Document layout analysis data
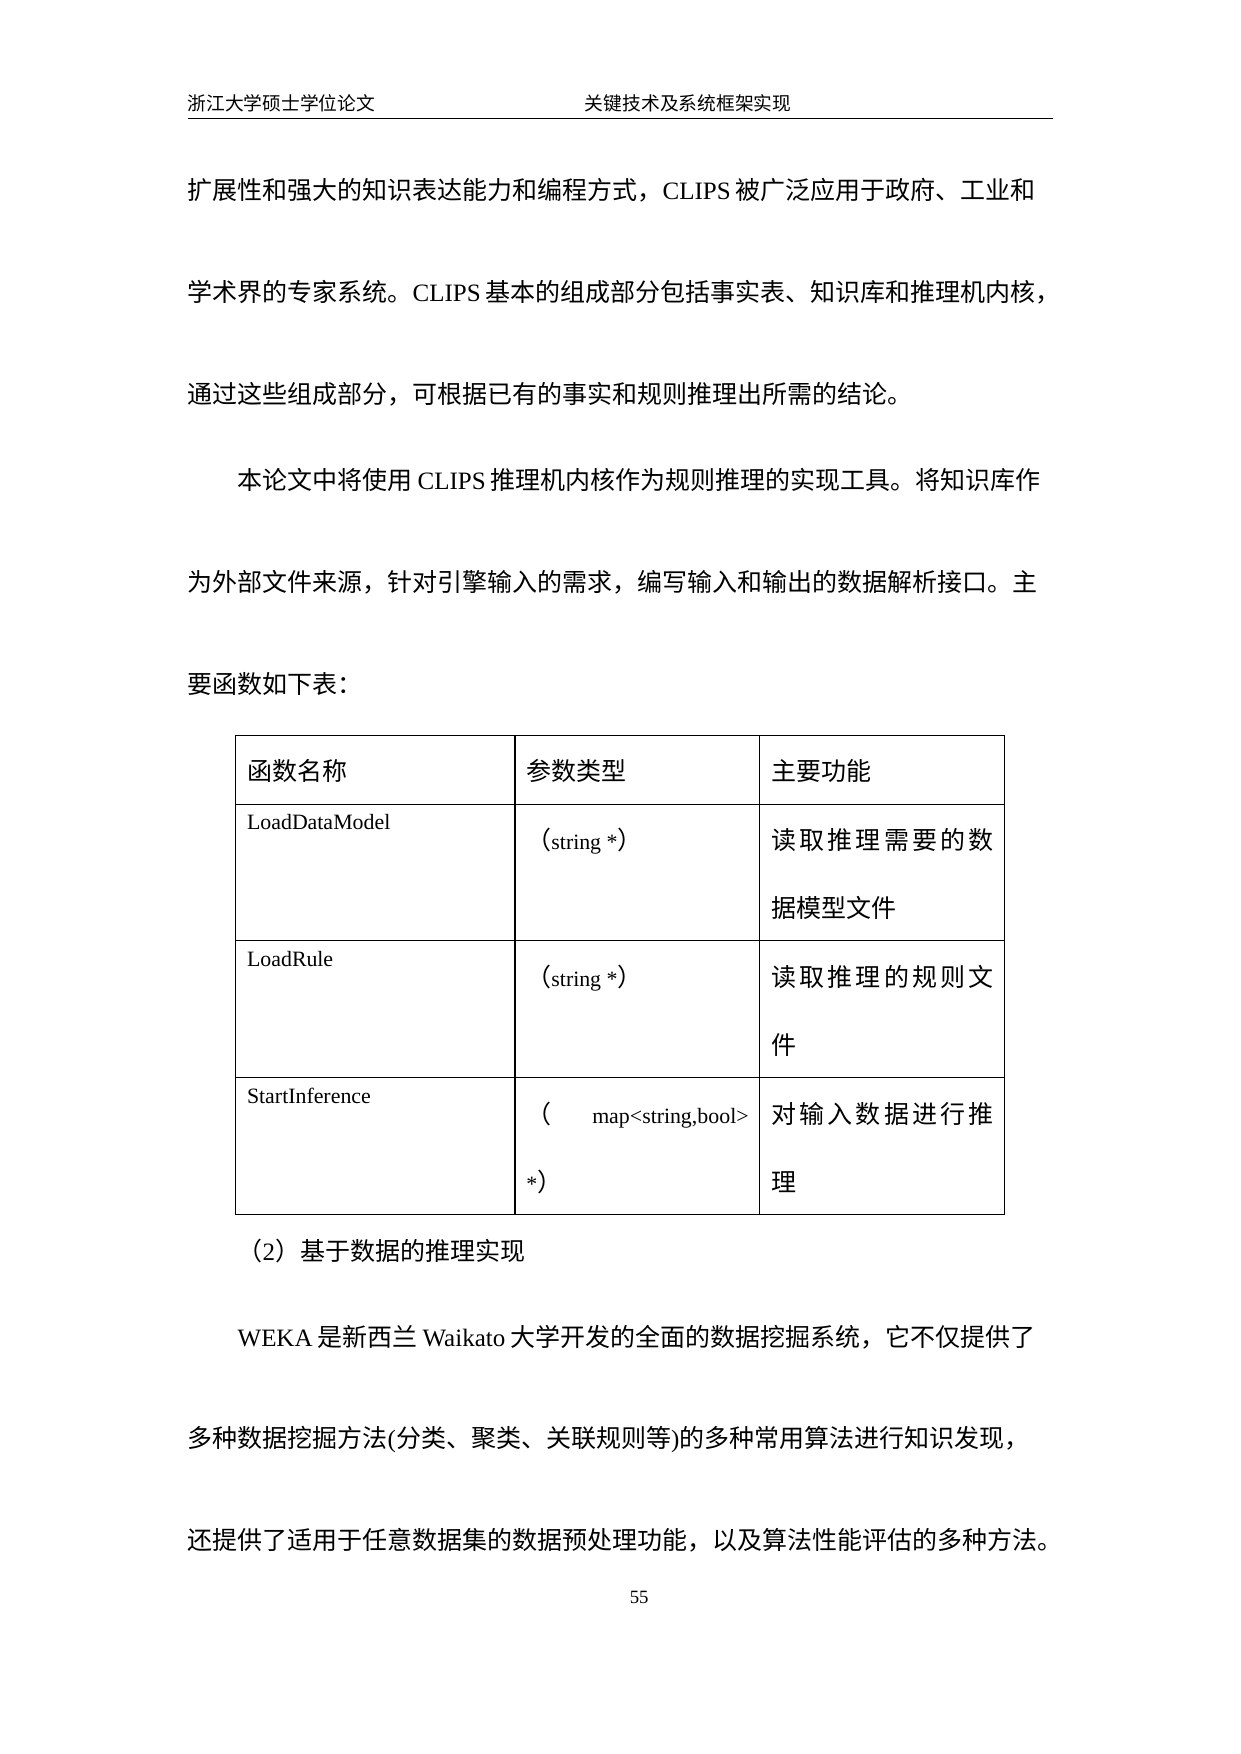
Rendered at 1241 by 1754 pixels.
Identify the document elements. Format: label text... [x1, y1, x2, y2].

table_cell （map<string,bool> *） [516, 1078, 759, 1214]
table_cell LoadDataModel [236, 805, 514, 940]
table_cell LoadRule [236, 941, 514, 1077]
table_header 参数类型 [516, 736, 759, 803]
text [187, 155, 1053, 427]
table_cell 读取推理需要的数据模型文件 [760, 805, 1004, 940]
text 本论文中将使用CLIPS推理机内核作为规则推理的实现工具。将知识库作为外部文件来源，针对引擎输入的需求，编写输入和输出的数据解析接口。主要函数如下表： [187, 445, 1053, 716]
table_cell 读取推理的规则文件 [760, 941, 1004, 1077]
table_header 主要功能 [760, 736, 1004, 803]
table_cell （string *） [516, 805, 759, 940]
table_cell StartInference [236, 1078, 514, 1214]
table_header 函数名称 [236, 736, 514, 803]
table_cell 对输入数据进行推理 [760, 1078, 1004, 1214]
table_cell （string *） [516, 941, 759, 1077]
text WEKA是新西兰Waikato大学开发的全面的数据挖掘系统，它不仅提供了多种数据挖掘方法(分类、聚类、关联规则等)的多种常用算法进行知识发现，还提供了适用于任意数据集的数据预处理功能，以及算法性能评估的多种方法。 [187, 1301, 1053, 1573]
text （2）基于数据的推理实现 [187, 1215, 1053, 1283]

§ How to complete this task
Could you please return the entries above exactly, minus the pictures?

§ Result of the exercise
Rendered at 1241 by 1754 pixels.
Identify the document elements. Format: label text... [x1, y1, x2, y2].

table_cell （map<string,bool> *） [516, 1078, 759, 1214]
table_cell LoadDataModel [236, 805, 514, 940]
table_cell LoadRule [236, 941, 514, 1077]
table_header 参数类型 [516, 736, 759, 803]
text [187, 155, 1053, 427]
table_cell 读取推理需要的数据模型文件 [760, 805, 1004, 940]
text 本论文中将使用CLIPS推理机内核作为规则推理的实现工具。将知识库作为外部文件来源，针对引擎输入的需求，编写输入和输出的数据解析接口。主要函数如下表： [187, 445, 1053, 716]
table_cell 读取推理的规则文件 [760, 941, 1004, 1077]
table_header 主要功能 [760, 736, 1004, 803]
table_cell （string *） [516, 805, 759, 940]
table_cell StartInference [236, 1078, 514, 1214]
table_header 函数名称 [236, 736, 514, 803]
table_cell 对输入数据进行推理 [760, 1078, 1004, 1214]
table_cell （string *） [516, 941, 759, 1077]
text WEKA是新西兰Waikato大学开发的全面的数据挖掘系统，它不仅提供了多种数据挖掘方法(分类、聚类、关联规则等)的多种常用算法进行知识发现，还提供了适用于任意数据集的数据预处理功能，以及算法性能评估的多种方法。 [187, 1301, 1053, 1573]
text （2）基于数据的推理实现 [187, 1215, 1053, 1283]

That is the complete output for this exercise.